(Data entries)
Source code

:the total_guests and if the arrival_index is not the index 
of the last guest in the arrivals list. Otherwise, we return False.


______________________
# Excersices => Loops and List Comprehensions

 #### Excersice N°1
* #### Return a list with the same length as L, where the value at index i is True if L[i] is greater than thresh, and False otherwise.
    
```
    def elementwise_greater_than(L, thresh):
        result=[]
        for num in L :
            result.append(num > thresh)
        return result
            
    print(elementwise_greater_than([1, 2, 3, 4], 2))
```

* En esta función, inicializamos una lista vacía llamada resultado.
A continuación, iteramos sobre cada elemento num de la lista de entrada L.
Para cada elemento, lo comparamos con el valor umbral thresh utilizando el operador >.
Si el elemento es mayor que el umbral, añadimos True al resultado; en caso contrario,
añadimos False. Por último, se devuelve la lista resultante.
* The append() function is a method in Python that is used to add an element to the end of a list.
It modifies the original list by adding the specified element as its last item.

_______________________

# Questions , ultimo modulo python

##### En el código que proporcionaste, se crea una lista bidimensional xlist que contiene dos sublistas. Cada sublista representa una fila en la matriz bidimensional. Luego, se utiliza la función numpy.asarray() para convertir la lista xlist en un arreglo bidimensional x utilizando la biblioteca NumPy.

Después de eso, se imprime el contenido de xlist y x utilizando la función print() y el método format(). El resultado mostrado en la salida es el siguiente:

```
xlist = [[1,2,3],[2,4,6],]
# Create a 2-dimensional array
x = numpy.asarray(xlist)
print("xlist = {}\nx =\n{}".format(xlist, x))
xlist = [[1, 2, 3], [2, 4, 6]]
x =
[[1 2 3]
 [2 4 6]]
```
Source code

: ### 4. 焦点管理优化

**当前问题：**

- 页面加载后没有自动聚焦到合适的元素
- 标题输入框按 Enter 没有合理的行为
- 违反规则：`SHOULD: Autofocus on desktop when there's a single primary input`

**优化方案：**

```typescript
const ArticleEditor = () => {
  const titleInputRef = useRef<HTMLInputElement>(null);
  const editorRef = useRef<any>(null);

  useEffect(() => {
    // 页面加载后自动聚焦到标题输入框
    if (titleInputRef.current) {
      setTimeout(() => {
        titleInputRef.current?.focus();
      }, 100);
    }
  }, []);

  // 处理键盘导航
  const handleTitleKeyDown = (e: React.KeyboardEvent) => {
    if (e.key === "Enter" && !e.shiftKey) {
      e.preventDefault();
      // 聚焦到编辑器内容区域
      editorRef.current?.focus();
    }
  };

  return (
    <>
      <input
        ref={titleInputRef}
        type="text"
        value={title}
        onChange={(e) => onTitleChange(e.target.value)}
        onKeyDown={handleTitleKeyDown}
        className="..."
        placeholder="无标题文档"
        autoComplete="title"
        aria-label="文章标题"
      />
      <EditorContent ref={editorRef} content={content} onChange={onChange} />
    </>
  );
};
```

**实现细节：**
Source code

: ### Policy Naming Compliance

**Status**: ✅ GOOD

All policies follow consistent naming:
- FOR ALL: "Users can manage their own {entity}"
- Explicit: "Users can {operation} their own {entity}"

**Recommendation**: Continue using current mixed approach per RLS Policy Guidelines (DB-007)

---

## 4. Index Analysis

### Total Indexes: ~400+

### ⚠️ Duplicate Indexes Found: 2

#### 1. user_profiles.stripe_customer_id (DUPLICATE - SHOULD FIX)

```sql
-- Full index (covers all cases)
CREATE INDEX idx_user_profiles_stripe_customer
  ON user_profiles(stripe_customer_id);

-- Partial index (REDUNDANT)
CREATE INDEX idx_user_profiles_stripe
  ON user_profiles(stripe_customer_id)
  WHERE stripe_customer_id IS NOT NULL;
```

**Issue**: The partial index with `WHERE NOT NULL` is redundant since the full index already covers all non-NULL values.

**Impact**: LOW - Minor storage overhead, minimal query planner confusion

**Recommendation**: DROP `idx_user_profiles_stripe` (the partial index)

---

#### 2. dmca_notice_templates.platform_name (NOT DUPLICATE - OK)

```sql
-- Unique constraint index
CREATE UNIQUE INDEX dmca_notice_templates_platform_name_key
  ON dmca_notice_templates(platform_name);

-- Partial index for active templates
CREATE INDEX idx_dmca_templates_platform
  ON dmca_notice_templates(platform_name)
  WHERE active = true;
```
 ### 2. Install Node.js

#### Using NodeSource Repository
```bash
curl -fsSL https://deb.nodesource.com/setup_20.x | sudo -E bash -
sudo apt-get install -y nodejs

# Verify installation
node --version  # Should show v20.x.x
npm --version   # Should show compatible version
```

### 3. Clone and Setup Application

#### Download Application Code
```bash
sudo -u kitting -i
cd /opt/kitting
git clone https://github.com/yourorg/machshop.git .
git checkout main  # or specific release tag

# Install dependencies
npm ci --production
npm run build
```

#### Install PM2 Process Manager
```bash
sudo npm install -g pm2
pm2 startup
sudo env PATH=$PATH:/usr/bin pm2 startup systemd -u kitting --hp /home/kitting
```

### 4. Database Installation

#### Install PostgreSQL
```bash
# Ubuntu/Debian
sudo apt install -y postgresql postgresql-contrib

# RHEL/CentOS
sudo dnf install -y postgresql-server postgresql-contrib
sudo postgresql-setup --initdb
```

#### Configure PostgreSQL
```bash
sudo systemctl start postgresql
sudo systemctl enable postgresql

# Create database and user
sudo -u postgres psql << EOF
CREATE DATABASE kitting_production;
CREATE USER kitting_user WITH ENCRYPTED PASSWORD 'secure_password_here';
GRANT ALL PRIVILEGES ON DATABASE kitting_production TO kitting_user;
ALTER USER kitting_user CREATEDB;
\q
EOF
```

→ **About this task**: The lines to copy run from the start of the records above through the line holding "# Questions , ultimo modulo python"; give them exactly, both ends included, and nothing else.

→ **Exercise output**:
Source code

:the total_guests and if the arrival_index is not the index 
of the last guest in the arrivals list. Otherwise, we return False.


______________________
# Excersices => Loops and List Comprehensions

 #### Excersice N°1
* #### Return a list with the same length as L, where the value at index i is True if L[i] is greater than thresh, and False otherwise.
    
```
    def elementwise_greater_than(L, thresh):
        result=[]
        for num in L :
            result.append(num > thresh)
        return result
            
    print(elementwise_greater_than([1, 2, 3, 4], 2))
```

* En esta función, inicializamos una lista vacía llamada resultado.
A continuación, iteramos sobre cada elemento num de la lista de entrada L.
Para cada elemento, lo comparamos con el valor umbral thresh utilizando el operador >.
Si el elemento es mayor que el umbral, añadimos True al resultado; en caso contrario,
añadimos False. Por último, se devuelve la lista resultante.
* The append() function is a method in Python that is used to add an element to the end of a list.
It modifies the original list by adding the specified element as its last item.

_______________________

# Questions , ultimo modulo python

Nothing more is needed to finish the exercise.